Consistency: $Y=Y(a)$ 如果 $A=a$

可忽略性: $(Y(0), Y(1))\bot A \mid X=x$

Positivity: P(A=a\mid X=x)>0 如果$(A,X)$ 在 $(a,x)$ 处的density大于0

可识别性:

g-formula:

\[\begin{aligned} E[Y(a)]&=E[E[Y(a) \mid X]]\\ &=\int E[Y(a) \mid X=x]f(x) dx\\ &=\int E[Y(a)\mid A=a, X=x]f(x) dx \\ &=\int E[Y\mid A=a, X=x]f(x) dx \end{aligned}\]

所以

\[E[Y(1)]-E[Y(1)]\int (E[Y\mid A=a, X=x]-E[Y\mid A=0,X=x])f(x) dx\]

Inverse probability weighting:

$E[Y(a)]=E[\frac{I(A=a)Y}{P(A=a\mid X)}]$

一个简单的推导:

\[\begin{aligned} E\big[\frac{I(A=a)Y}{P(A=a|X)}\big]&=E\big[E[\frac{I(A=a)Y}{P(A=a|X)}|X]\big]\\ &=E\big[\frac{1}{P(A=a|X)}E[{I(A=a)Y}|X]\big] \\ &=E\big[\frac{1}{P(A=a|X)}E[{I(A=a)Y(a)}|X]\big] \\ &=E[E[Y(a)|X]]\\ &=E[Y(a)] \end{aligned}\]

因此$E[Y(1)-Y(0)]=E\big[\frac{I(A=1)Y}{P(A=1\mid X)}\big]-E\big[\frac{I(A=0)Y}{P(A=0\mid X)}\big]$。 其中,$P(A=1\mid X)$经常被称作倾向得分(propensity score),记作e(X)。这种方法也可以被叫做倾向得分加权。

倾向得分匹配/分层:

可以证明,propensity score是一个balance score:

$(Y(1),Y(0))\bot A\mid e(X)$,即在倾向得分相同的人群中,处理的分配可以看成是随机的,因此可以通过对倾向得分进行匹配或者分层的方式来估计因果效应

参考文献

G-formula:

Robins, James. “A new approach to causal inference in mortality studies with a sustained exposure period—application to control of the healthy worker survivor effect.” Mathematical modelling 7.9-12 (1986): 1393-1512.

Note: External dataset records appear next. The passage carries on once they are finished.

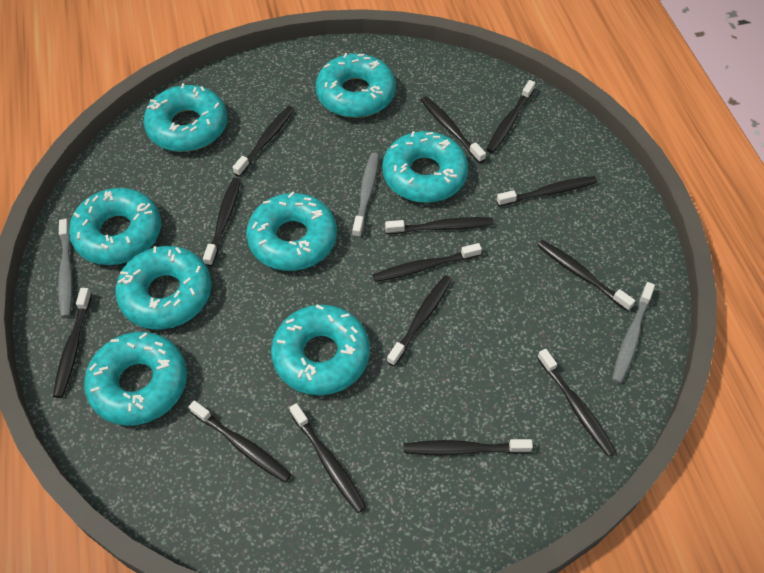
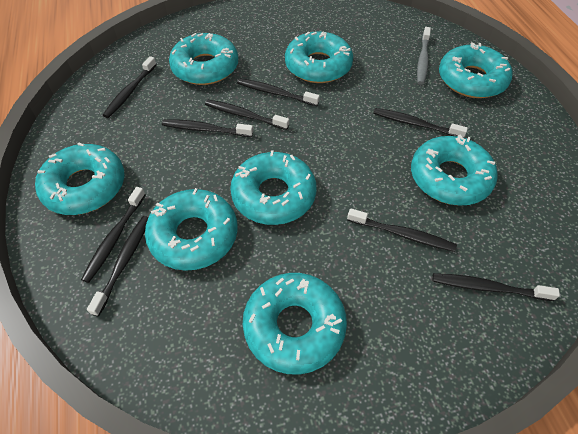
black toothbrush: 14 -> 9
grey toothbrush: 3 -> 1

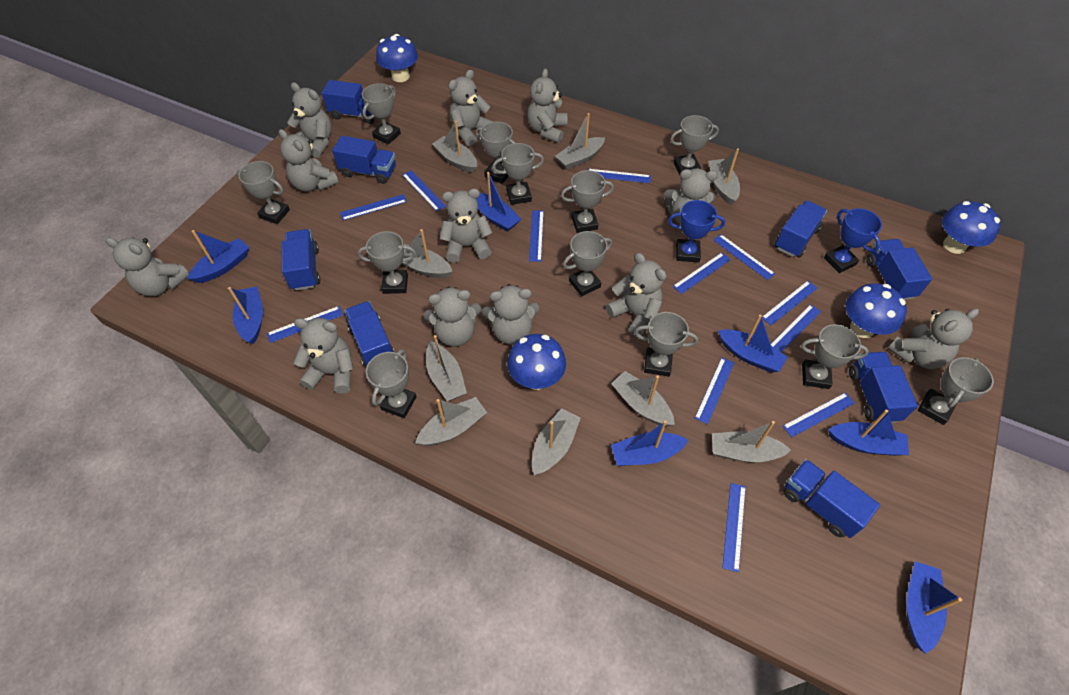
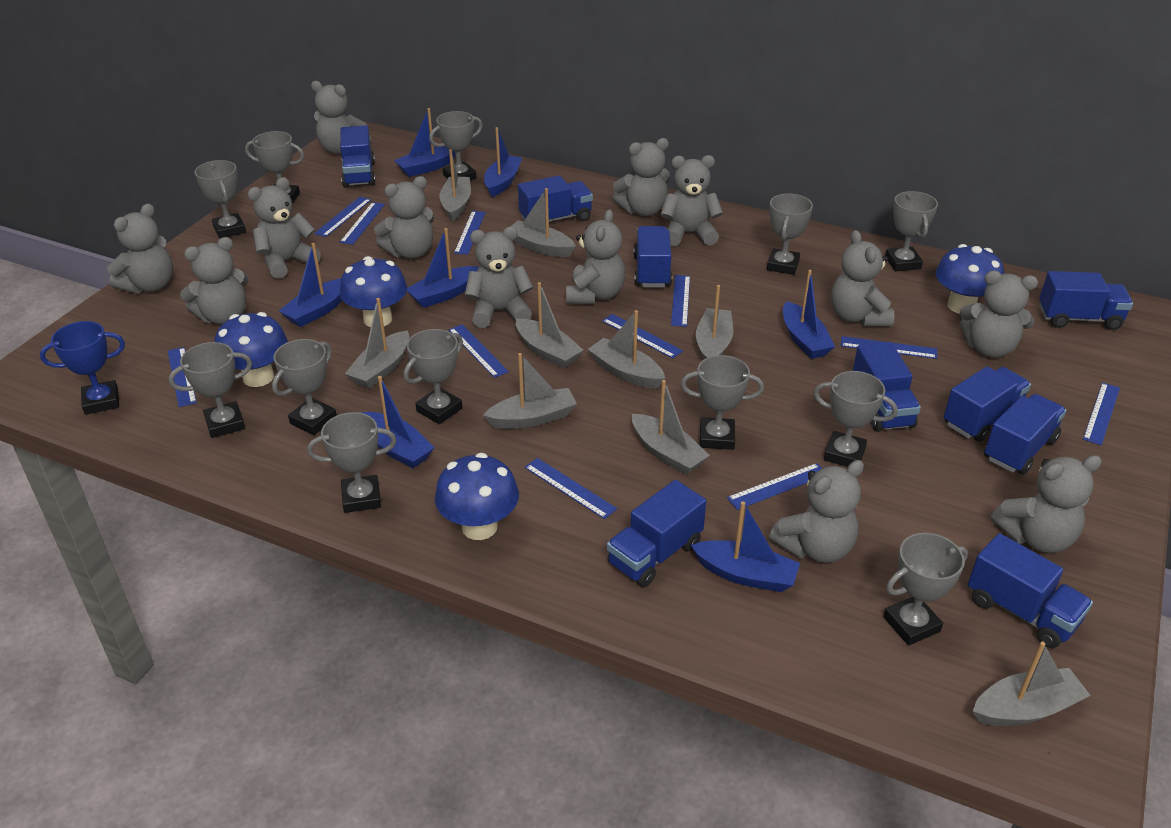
blue ruler: 12 -> 11
blue trophy: 2 -> 1
blue truck: 8 -> 9
grey teddy bear: 12 -> 13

Inverse Probability weighting:

Robins, James M., Miguel Angel Hernan, and Babette Brumback. “Marginal structural models and causal inference in epidemiology.” Epidemiology 11.5 (2000): 550-560.

Propensity score:

Rosenbaum, Paul R., and Donald B. Rubin. “The central role of the propensity score in observational studies for causal effects.” Biometrika 70.1 (1983): 41-55.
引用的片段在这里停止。